What the task asks: The response should consist of every line below, unchanged.

Records for the exercise:
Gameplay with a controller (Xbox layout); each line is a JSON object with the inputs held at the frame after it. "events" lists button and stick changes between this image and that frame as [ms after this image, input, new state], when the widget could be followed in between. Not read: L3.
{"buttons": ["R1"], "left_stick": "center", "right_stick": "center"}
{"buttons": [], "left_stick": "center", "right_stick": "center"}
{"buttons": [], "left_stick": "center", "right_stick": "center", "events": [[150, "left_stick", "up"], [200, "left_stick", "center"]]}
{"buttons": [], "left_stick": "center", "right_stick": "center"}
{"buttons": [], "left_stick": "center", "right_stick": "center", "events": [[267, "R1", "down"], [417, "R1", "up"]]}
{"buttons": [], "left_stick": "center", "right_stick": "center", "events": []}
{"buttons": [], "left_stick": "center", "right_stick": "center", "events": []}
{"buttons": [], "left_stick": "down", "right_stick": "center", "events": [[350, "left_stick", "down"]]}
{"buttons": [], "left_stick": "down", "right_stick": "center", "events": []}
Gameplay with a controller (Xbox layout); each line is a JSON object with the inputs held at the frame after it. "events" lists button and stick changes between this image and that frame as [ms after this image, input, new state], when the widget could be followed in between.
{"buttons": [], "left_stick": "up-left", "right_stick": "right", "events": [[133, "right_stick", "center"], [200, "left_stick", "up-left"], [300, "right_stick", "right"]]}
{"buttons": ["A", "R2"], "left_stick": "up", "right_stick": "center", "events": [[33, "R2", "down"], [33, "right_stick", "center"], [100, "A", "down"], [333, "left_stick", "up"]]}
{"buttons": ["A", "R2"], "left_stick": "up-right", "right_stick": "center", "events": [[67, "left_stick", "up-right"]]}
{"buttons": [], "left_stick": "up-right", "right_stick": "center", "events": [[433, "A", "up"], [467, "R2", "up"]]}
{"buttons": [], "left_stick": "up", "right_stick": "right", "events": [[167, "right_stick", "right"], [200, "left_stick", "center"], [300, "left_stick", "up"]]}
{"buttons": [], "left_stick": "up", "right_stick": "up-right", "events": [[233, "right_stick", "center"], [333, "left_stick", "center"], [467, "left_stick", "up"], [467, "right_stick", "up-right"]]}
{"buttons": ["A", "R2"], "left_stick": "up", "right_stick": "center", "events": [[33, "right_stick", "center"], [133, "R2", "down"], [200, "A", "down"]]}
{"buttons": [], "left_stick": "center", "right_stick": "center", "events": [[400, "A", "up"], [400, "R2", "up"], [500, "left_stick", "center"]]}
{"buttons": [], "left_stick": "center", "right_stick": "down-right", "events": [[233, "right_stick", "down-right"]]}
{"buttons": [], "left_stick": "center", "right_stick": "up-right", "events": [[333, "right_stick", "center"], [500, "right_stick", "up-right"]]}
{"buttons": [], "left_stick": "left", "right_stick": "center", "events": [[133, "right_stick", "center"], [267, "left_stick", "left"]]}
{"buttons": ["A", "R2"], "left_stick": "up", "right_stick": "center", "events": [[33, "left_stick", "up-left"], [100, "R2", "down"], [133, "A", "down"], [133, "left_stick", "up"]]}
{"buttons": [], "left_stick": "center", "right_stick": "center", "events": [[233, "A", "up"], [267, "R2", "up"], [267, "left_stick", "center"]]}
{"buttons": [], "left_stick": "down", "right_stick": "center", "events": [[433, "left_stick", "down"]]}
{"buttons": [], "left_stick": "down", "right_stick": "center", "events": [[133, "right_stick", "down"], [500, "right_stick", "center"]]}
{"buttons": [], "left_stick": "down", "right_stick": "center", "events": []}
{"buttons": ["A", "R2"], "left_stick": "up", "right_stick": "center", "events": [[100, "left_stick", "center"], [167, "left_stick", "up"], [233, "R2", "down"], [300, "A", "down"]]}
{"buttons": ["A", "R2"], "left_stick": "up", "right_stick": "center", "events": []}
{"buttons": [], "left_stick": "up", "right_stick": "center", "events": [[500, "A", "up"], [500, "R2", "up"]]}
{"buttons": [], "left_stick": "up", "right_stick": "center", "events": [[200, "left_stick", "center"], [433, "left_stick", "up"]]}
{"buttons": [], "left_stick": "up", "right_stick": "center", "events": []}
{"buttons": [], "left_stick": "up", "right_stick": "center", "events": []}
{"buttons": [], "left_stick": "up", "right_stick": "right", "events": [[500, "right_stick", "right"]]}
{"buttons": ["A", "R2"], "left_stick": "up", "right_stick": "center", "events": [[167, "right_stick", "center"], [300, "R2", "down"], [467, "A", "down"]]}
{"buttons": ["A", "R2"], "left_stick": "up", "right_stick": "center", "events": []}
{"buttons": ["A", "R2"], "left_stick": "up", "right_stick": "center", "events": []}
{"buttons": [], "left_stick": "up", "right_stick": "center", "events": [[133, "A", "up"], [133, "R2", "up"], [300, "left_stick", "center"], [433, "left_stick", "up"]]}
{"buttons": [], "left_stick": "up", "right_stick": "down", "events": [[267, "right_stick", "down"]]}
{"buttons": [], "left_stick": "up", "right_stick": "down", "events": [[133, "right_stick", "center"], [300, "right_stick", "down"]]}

Response area:
Gameplay with a controller (Xbox layout); each line is a JSON object with the inputs held at the frame after it. "events" lists button and stick changes between this image and that frame as [ms after this image, input, new state], when the widget could be followed in between. Not read: L3.
{"buttons": ["R1"], "left_stick": "center", "right_stick": "center"}
{"buttons": [], "left_stick": "center", "right_stick": "center"}
{"buttons": [], "left_stick": "center", "right_stick": "center", "events": [[150, "left_stick", "up"], [200, "left_stick", "center"]]}
{"buttons": [], "left_stick": "center", "right_stick": "center"}
{"buttons": [], "left_stick": "center", "right_stick": "center", "events": [[267, "R1", "down"], [417, "R1", "up"]]}
{"buttons": [], "left_stick": "center", "right_stick": "center", "events": []}
{"buttons": [], "left_stick": "center", "right_stick": "center", "events": []}
{"buttons": [], "left_stick": "down", "right_stick": "center", "events": [[350, "left_stick", "down"]]}
{"buttons": [], "left_stick": "down", "right_stick": "center", "events": []}
Gameplay with a controller (Xbox layout); each line is a JSON object with the inputs held at the frame after it. "events" lists button and stick changes between this image and that frame as [ms after this image, input, new state], when the widget could be followed in between.
{"buttons": [], "left_stick": "up-left", "right_stick": "right", "events": [[133, "right_stick", "center"], [200, "left_stick", "up-left"], [300, "right_stick", "right"]]}
{"buttons": ["A", "R2"], "left_stick": "up", "right_stick": "center", "events": [[33, "R2", "down"], [33, "right_stick", "center"], [100, "A", "down"], [333, "left_stick", "up"]]}
{"buttons": ["A", "R2"], "left_stick": "up-right", "right_stick": "center", "events": [[67, "left_stick", "up-right"]]}
{"buttons": [], "left_stick": "up-right", "right_stick": "center", "events": [[433, "A", "up"], [467, "R2", "up"]]}
{"buttons": [], "left_stick": "up", "right_stick": "right", "events": [[167, "right_stick", "right"], [200, "left_stick", "center"], [300, "left_stick", "up"]]}
{"buttons": [], "left_stick": "up", "right_stick": "up-right", "events": [[233, "right_stick", "center"], [333, "left_stick", "center"], [467, "left_stick", "up"], [467, "right_stick", "up-right"]]}
{"buttons": ["A", "R2"], "left_stick": "up", "right_stick": "center", "events": [[33, "right_stick", "center"], [133, "R2", "down"], [200, "A", "down"]]}
{"buttons": [], "left_stick": "center", "right_stick": "center", "events": [[400, "A", "up"], [400, "R2", "up"], [500, "left_stick", "center"]]}
{"buttons": [], "left_stick": "center", "right_stick": "down-right", "events": [[233, "right_stick", "down-right"]]}
{"buttons": [], "left_stick": "center", "right_stick": "up-right", "events": [[333, "right_stick", "center"], [500, "right_stick", "up-right"]]}
{"buttons": [], "left_stick": "left", "right_stick": "center", "events": [[133, "right_stick", "center"], [267, "left_stick", "left"]]}
{"buttons": ["A", "R2"], "left_stick": "up", "right_stick": "center", "events": [[33, "left_stick", "up-left"], [100, "R2", "down"], [133, "A", "down"], [133, "left_stick", "up"]]}
{"buttons": [], "left_stick": "center", "right_stick": "center", "events": [[233, "A", "up"], [267, "R2", "up"], [267, "left_stick", "center"]]}
{"buttons": [], "left_stick": "down", "right_stick": "center", "events": [[433, "left_stick", "down"]]}
{"buttons": [], "left_stick": "down", "right_stick": "center", "events": [[133, "right_stick", "down"], [500, "right_stick", "center"]]}
{"buttons": [], "left_stick": "down", "right_stick": "center", "events": []}
{"buttons": ["A", "R2"], "left_stick": "up", "right_stick": "center", "events": [[100, "left_stick", "center"], [167, "left_stick", "up"], [233, "R2", "down"], [300, "A", "down"]]}
{"buttons": ["A", "R2"], "left_stick": "up", "right_stick": "center", "events": []}
{"buttons": [], "left_stick": "up", "right_stick": "center", "events": [[500, "A", "up"], [500, "R2", "up"]]}
{"buttons": [], "left_stick": "up", "right_stick": "center", "events": [[200, "left_stick", "center"], [433, "left_stick", "up"]]}
{"buttons": [], "left_stick": "up", "right_stick": "center", "events": []}
{"buttons": [], "left_stick": "up", "right_stick": "center", "events": []}
{"buttons": [], "left_stick": "up", "right_stick": "right", "events": [[500, "right_stick", "right"]]}
{"buttons": ["A", "R2"], "left_stick": "up", "right_stick": "center", "events": [[167, "right_stick", "center"], [300, "R2", "down"], [467, "A", "down"]]}
{"buttons": ["A", "R2"], "left_stick": "up", "right_stick": "center", "events": []}
{"buttons": ["A", "R2"], "left_stick": "up", "right_stick": "center", "events": []}
{"buttons": [], "left_stick": "up", "right_stick": "center", "events": [[133, "A", "up"], [133, "R2", "up"], [300, "left_stick", "center"], [433, "left_stick", "up"]]}
{"buttons": [], "left_stick": "up", "right_stick": "down", "events": [[267, "right_stick", "down"]]}
{"buttons": [], "left_stick": "up", "right_stick": "down", "events": [[133, "right_stick", "center"], [300, "right_stick", "down"]]}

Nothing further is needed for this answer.